Monday, October 08, 2007

Back on Blossom Street by Debbie Macomber

One charming street, so many secrets....
Lydia Goetz has an intriguing new tenant. Colette is a grieving young widow who has rented the apartment above her shop. Lydia's opinionated sister, Margaret, insists Colette is hiding something - and she's right. Colette's past is catching up with her fast and so is the enigmatic man who loves her.

Yet Margaret will soon have secrets of her own when her daughter's life is turned upside down by violence. Is vengeance the answer?

Meanwhile, Alix Townsend is about to marry the man she adores. It should be the happiest time of her life - so why is she breaking out in hives?

Why Lydia starts a new knitting class these women forge new friendships and learn the special art of letting go of your past and grabbing hold of your future.

Funny, sad, touching and true - you'll be so glad you're back on Blossom Street.

Sometimes you just need a little sugar!

I don't read any of Debbie Macomber's other books, but a couple of years ago I read the first book in this series, The Shop on Blossom Street, as part of a group read, and it seems now that I read each new book in the series as they come out.

The action centres around Lydia Goetz's knitting and yarn shop, on Blossom Street and the women who come to the shop to participate in knitting classes. This time the ladies are knitting a prayer shawl. One of the characters, Alix Townsend, was featured in an earlier book in the series, where she was a sullen, rebellious teenage. Now, she is happy, and engaged to a youth minister, Jordan Turner. Whilst she has come a long way from the unhappy young girl that she was, things are getting out of control. Jordan's mother Susan and Alix's friend, Jacqueline are determined to provide a dream wedding for Alix and Jordan...even if it isn't the happy couples idea of a dream wedding. Alix is stressed out to the point of second thoughts and it is going to take something major for things to get back on track.

Another member of the class is Colette Blake. Colette a young widow with a huge secret, and as her past catches up with her in the person of her former boss Christian Dempsey. Whilst she has feelings for him, she can't let herself get closer to him than she already has done. I have to confess that I found this strand of the story quite over the top, but I did love Christian's auntie who comes into the story in the latter half of the book.

The other major storyline in the book featured Lydia's sister Margaret, whose daughter suffered a horrendous carjacking attack, and the whole family was left to pick up the pieces and deal with the consequences. Margaret is a kind of extreme character in terms of her reactions, but mostly they were understandable, just taken a step too far.

The fourth member of the group is Suzanne who is the owner of the new florist that has recently opened in the street, but I was left wondering if maybe there was some storyline edited out of the final cut about Suzanne because she was kind of just there!

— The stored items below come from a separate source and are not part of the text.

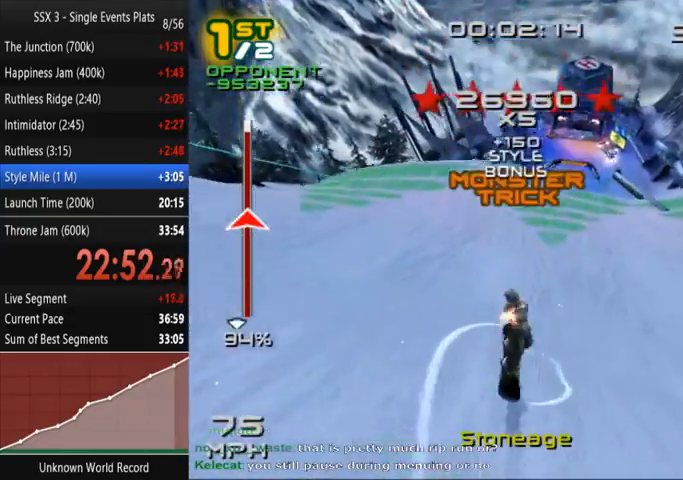
{"buttons": ["CROSS", "SQUARE"], "left_stick": "center", "right_stick": "center", "events": [[167, "DPAD_RIGHT", "up"]]}
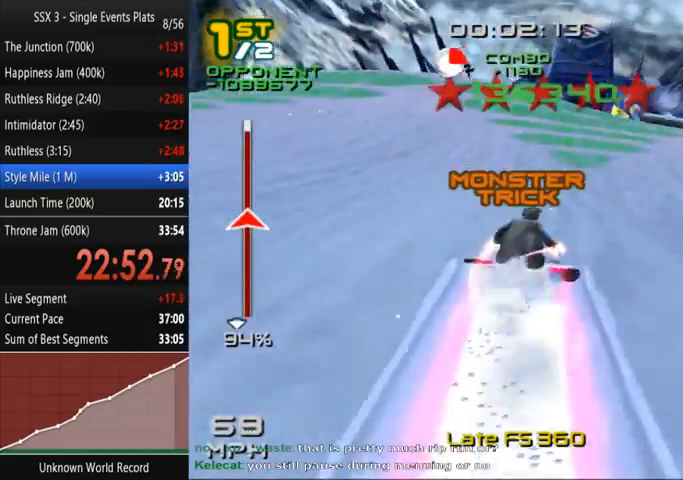
{"buttons": ["CROSS", "SQUARE"], "left_stick": "right", "right_stick": "center", "events": [[233, "left_stick", "right"]]}
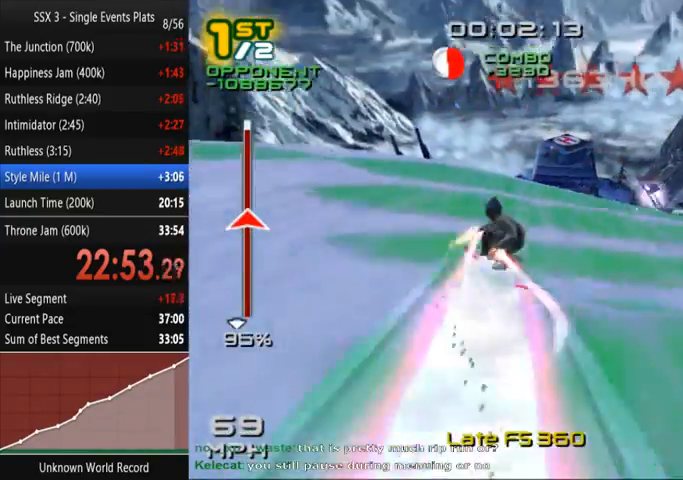
{"buttons": ["SQUARE", "R2"], "left_stick": "center", "right_stick": "center", "events": [[67, "left_stick", "center"], [500, "CROSS", "up"], [500, "R2", "down"]]}
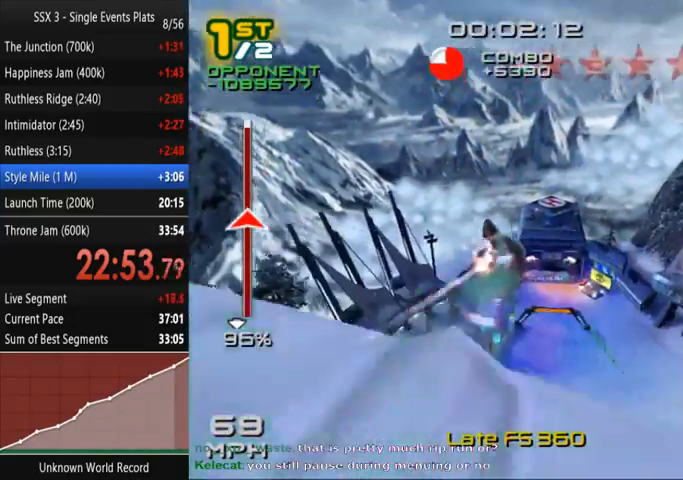
{"buttons": ["SQUARE", "R2"], "left_stick": "center", "right_stick": "center", "events": []}
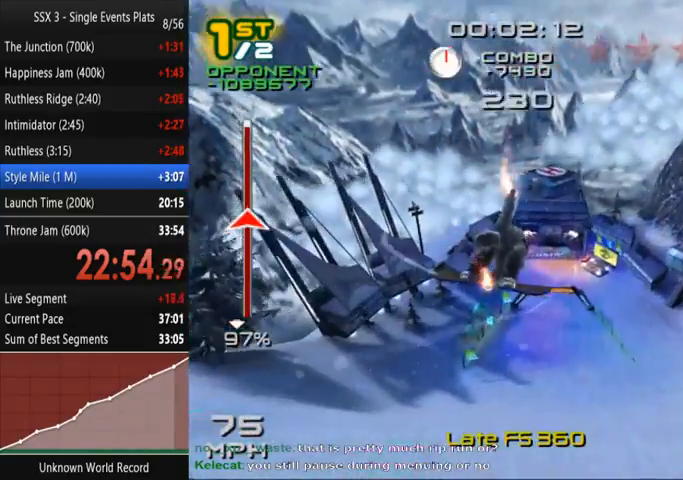
{"buttons": [], "left_stick": "center", "right_stick": "center", "events": [[67, "R2", "up"], [100, "SQUARE", "up"]]}
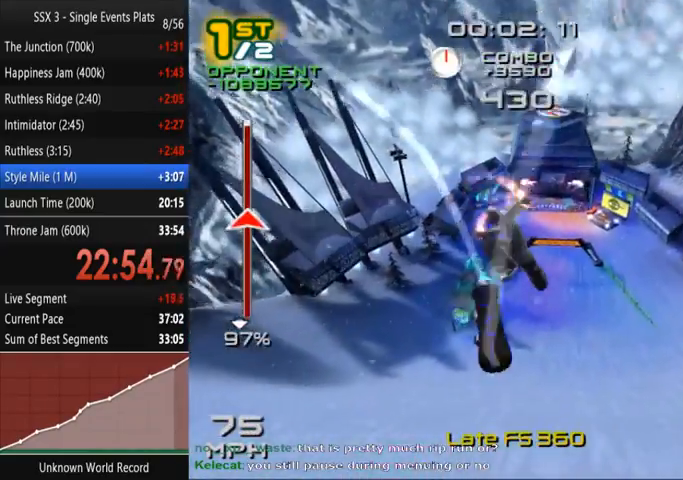
{"buttons": [], "left_stick": "center", "right_stick": "center", "events": []}
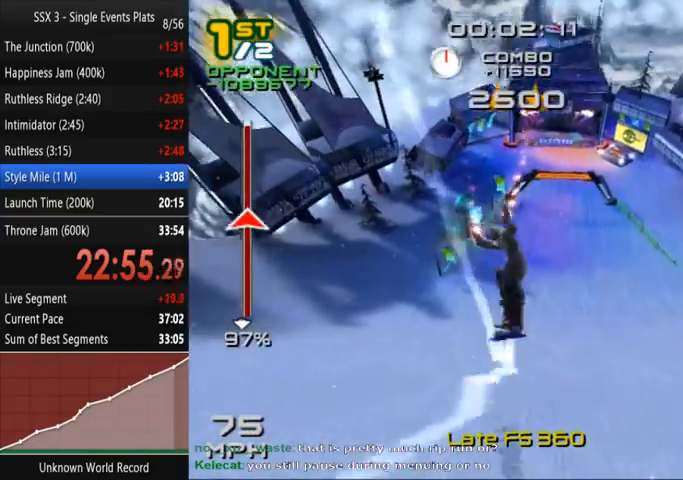
{"buttons": ["SQUARE"], "left_stick": "center", "right_stick": "center", "events": [[100, "DPAD_RIGHT", "down"], [167, "SQUARE", "down"], [400, "DPAD_RIGHT", "up"]]}
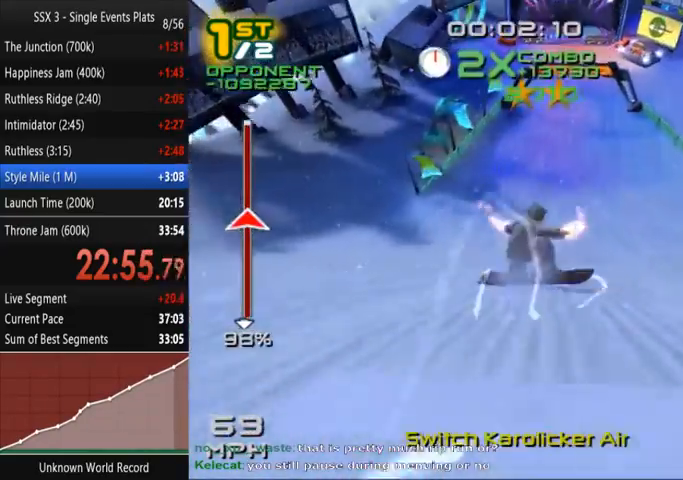
{"buttons": ["SQUARE"], "left_stick": "up", "right_stick": "center", "events": [[333, "left_stick", "up"]]}
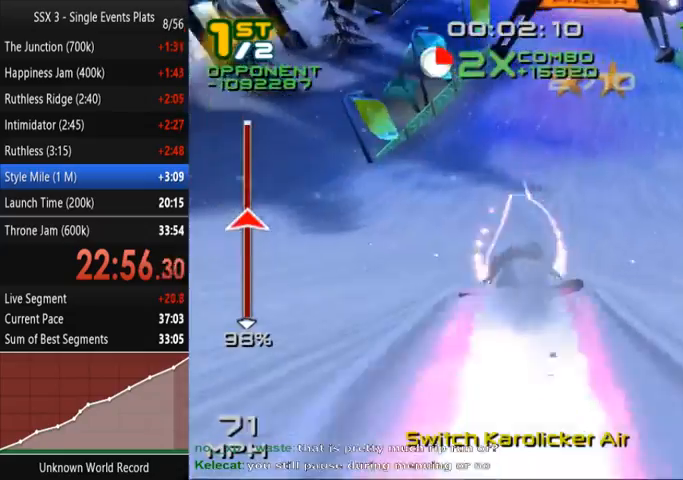
{"buttons": ["SQUARE"], "left_stick": "up", "right_stick": "center", "events": []}
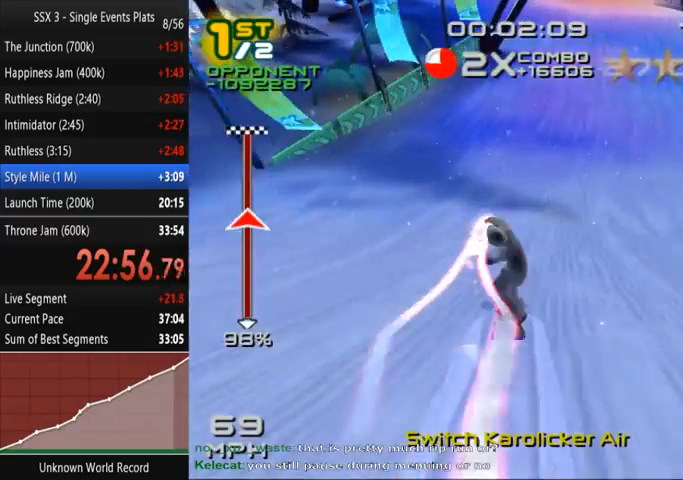
{"buttons": ["SQUARE"], "left_stick": "up", "right_stick": "center", "events": []}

I am not a knitter at all, so I guess I don't necessarily feel the same affection for the role of the knitting in the story, but as a group of stories about the strength and power of female friendship, then the three books in the series are a fun read and easy enough to read through in one sitting. Macomber left the ending open enough for at least on more knitting book, and I guess I will be reading it if it comes out!

Rating 4/5

Other Blogger's Thoughts:

Passion for the Page


  1. I haven't read this one yet, but I did read the other Blossom Street books and truly enjoyed them. I love the relationships that develop throughout.

    But isn't there a book featuring Suzanne? Suzanne's Garden, I think. I bought it, started reading it, then set it aside and haven't picked it back up yet. I've found DM to be really hit or miss for me, and SG seemed like a miss, but since I only read a couple chapters (if that) I can't say for sure.

  2. Ah well...if there's a book about Suzanne then that makes more sense!


  3. I have heard good reviews of this book by knitters, as well. I just may have to find a copy to read.
    I have never read any of Debbie Macomber's books but I did notice the huge collection of them at the library today.

  4. I don't know that it makes a huge difference if you're a knitter or not except that maybe you can just relate to that part a little better. I agree it's really about women's relationships. I've loved all of the books and I'm hoping that there are still more in store in the series.

    As for Susannah's Garden, it wasn't one of my faves at all. The women as a group are better written about then going off with just one.